Work to be completed. Copy down every line of the data that follows exactly. Omit the pictures.

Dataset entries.
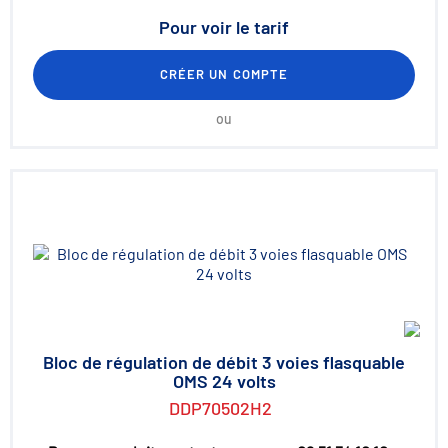
Pour voir le tarif
CRÉER UN COMPTE
ou
Bloc de régulation de débit 3 voies flasquable
OMS 24 volts
DDP70502H2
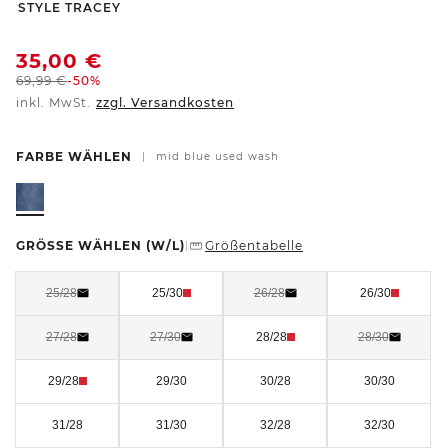
-
STYLE TRACEY
35,00
€
69,99
€
-50%
inkl. MwSt.
zzgl. Versandkosten
FARBE WÄHLEN
|
mid blue used wash
GRÖSSE WÄHLEN
(W/L)
Größentabelle
|
25/28
25/30
26/28
26/30
27/28
27/30
28/28
28/30
29/28
29/30
30/28
30/30
31/28
31/30
32/28
32/30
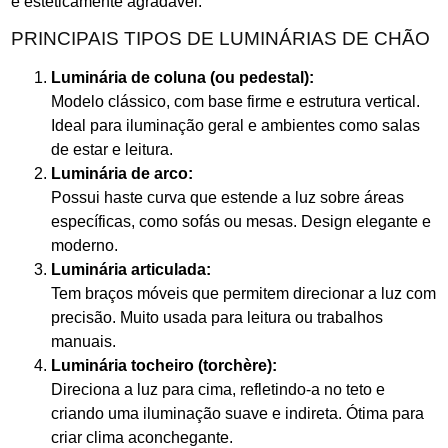
e esteticamente agradável.
PRINCIPAIS TIPOS DE LUMINÁRIAS DE CHÃO
Luminária de coluna (ou pedestal):
Modelo clássico, com base firme e estrutura vertical.
Ideal para iluminação geral e ambientes como salas
de estar e leitura.
Luminária de arco:
Possui haste curva que estende a luz sobre áreas
específicas, como sofás ou mesas. Design elegante e
moderno.
Luminária articulada:
Tem braços móveis que permitem direcionar a luz com
precisão. Muito usada para leitura ou trabalhos
manuais.
Luminária tocheiro (torchère):
Direciona a luz para cima, refletindo-a no teto e
criando uma iluminação suave e indireta. Ótima para
criar clima aconchegante.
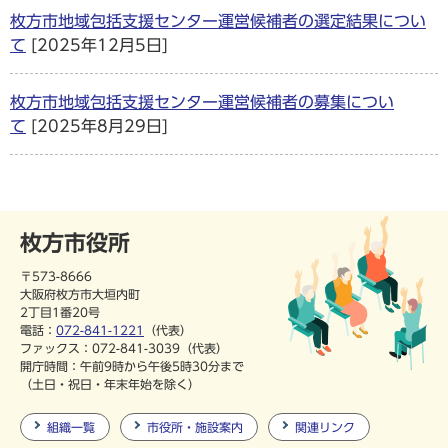
枚方市地域包括支援センター運営候補者の選定結果につい
て
[2025年12月5日]
枚方市地域包括支援センター運営候補者の募集につい
て
[2025年8月29日]
枚方市役所
〒573-8666
大阪府枚方市大垣内町
2丁目1番20号
電話：
072-841-1221
（代表）
ファックス：072-841-3039（代表）
開庁時間：午前9時から午後5時30分まで
（土日・祝日・年末年始を除く）
組織一覧
市役所・施設案内
関連リンク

Result below.
Pour voir le tarif
CRÉER UN COMPTE
ou
Bloc de régulation de débit 3 voies flasquable
OMS 24 volts
DDP70502H2
-
STYLE TRACEY
35,00
€
69,99
€
-50%
inkl. MwSt.
zzgl. Versandkosten
FARBE WÄHLEN
|
mid blue used wash
GRÖSSE WÄHLEN
(W/L)
Größentabelle
|
25/28
25/30
26/28
26/30
27/28
27/30
28/28
28/30
29/28
29/30
30/28
30/30
31/28
31/30
32/28
32/30
e esteticamente agradável.
PRINCIPAIS TIPOS DE LUMINÁRIAS DE CHÃO
Luminária de coluna (ou pedestal):
Modelo clássico, com base firme e estrutura vertical.
Ideal para iluminação geral e ambientes como salas
de estar e leitura.
Luminária de arco:
Possui haste curva que estende a luz sobre áreas
específicas, como sofás ou mesas. Design elegante e
moderno.
Luminária articulada:
Tem braços móveis que permitem direcionar a luz com
precisão. Muito usada para leitura ou trabalhos
manuais.
Luminária tocheiro (torchère):
Direciona a luz para cima, refletindo-a no teto e
criando uma iluminação suave e indireta. Ótima para
criar clima aconchegante.
枚方市地域包括支援センター運営候補者の選定結果につい
て
[2025年12月5日]
枚方市地域包括支援センター運営候補者の募集につい
て
[2025年8月29日]
枚方市役所
〒573-8666
大阪府枚方市大垣内町
2丁目1番20号
電話：
072-841-1221
（代表）
ファックス：072-841-3039（代表）
開庁時間：午前9時から午後5時30分まで
（土日・祝日・年末年始を除く）
組織一覧
市役所・施設案内
関連リンク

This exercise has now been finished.